Cody had forecast a bright day
Among the many surprised faces in the aftermath of Sunday's second quarter-final at Croke Park, one face seemed a picture of prophetic I-told-you-so vindication. While the Wexford and Limerick supporters wallowed in their unexpected fates, Kilkenny hurling manager Brian Cody felt a tingle of satisfaction.
It was Kilkenny who had crushed Wexford hearts just three weeks previously, and Kilkenny who had helped earn Limerick the honour of favourites. Yet, Cody had expected nothing less than a win for the beaten Leinster finalists.
"No, I wasn't the slightest bit surprised," he said yesterday. "I said straight after the Leinster final that Wexford had a very good chance coming through the quarter-final. I felt they would come back and I fully expected them to win. "We ended up coming through the Leinster final comfortably in the end, but people seemed to forget Wexford were creating a lot of chances, but just not putting them away. We won well but if Wexford had converted just some of their chances then it would have been a lot closer."

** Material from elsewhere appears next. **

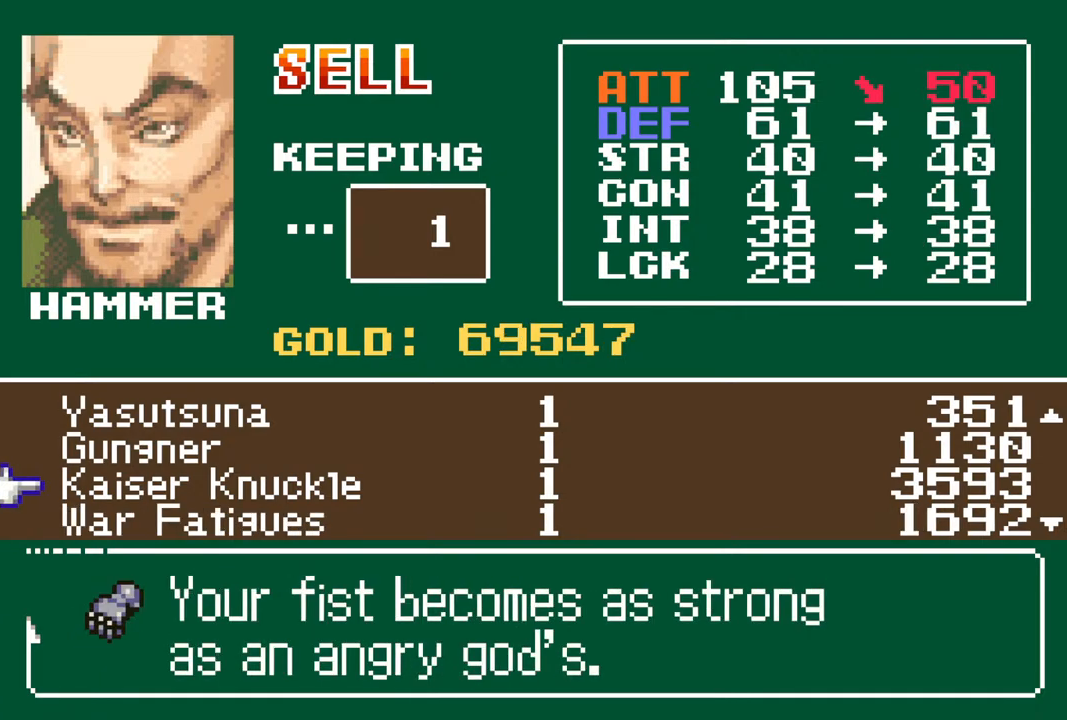
Gameplay with a controller (PlayStation layout); each line is a JSON object with the inputs held at the frame after it. "events" lists button and stick changes between this image and that frame as [ms after this image, input, new state], when the widget could be followed in between.
{"buttons": [], "left_stick": "center", "right_stick": "center", "events": [[33, "CROSS", "down"], [100, "CROSS", "up"], [183, "CROSS", "down"], [267, "CROSS", "up"], [400, "DPAD_DOWN", "down"], [450, "DPAD_DOWN", "up"]]}
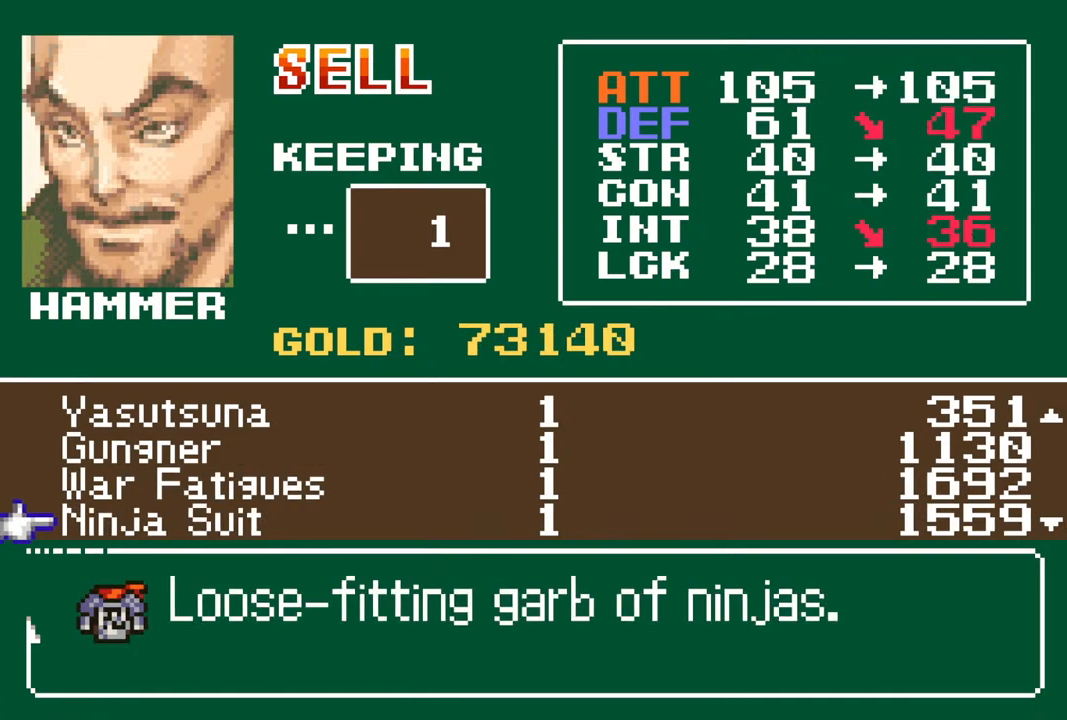
{"buttons": [], "left_stick": "center", "right_stick": "center", "events": [[83, "DPAD_DOWN", "down"], [200, "DPAD_DOWN", "up"], [367, "DPAD_DOWN", "down"], [450, "DPAD_DOWN", "up"]]}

The last-gasp win for Wexford, it was said, would mean a much-needed boost for Leinster hurling. Cody, however, wondered what all the talk was about. For him, the suggestion that Leinster hurling was in a start of crisis just didn't add up.
"You had people saying that things weren't going as well in Leinster, and criticising the state of hurling in Wexford, but I don't think they were correct in what they were saying.
"Some teams were not going as well in this championship but to suggest that Leinster hurling is in a state of crisis is wrong.
"A few of these people high in media circles were saying that Limerick were big favourites, and everyone seemed to latch on to that and assume it was correct. Those people seem to just say those things because they are not under any pressure to be accountable or even factual."
The notion that Kilkenny are miles ahead of the rest of the province - and country - is also something that leaves Cody wondering. If Leinster hurling is in such a state of crisis, then why aren't Kilkenny winning everything? "I don't believe there is this huge gap between Leinster and Munster hurling. You might have five counties in Munster with the chance of winning the title but if Leinster hurling is in a state of crisis, then how come we saw Wexford beat Kilkenny in the under-21 championship?
"We also saw Offaly win the minor and under-21 titles last year. I think it's ridiculous to say Leinster hurling has hit a crisis."
As the situation stands, the All-Ireland championship could produce an All-Leinster final for the third time in four years. If Wexford get past Tipperary, and Kilkenny see off Galway, then, like Offaly-Kilkenny in 1998 and again last year, the final would be a repeat of the preceding Leinster final.
For the time being, though, all Kilkenny's thoughts are focused on Galway. Cody also took the opportunity on Sunday to get a preview of the western challenge but unfortunately, the limited contest didn't reveal much.
"Well, unfortunately, it was no test for Galway," he said. "They brushed them aside quite easily but it was a poor reflection on Derry's breakthrough of the last couple of years. I think it's fair to say that they learnt nothing about themselves and we learnt nothing about them.
"But we've got three weeks now and we will be putting in some very good work. We've had our major share of injuries right now and with a bit of luck we can leave those behind us."
One injury concern that Cody has left behind him is John Power. The influential centre forward missed the Leinster final win over Wexford with a groin injury but has returned to full training in recent weeks.
Having come through a game for his club, John Lockes, at the weekend, Power is back in contention for his starting place.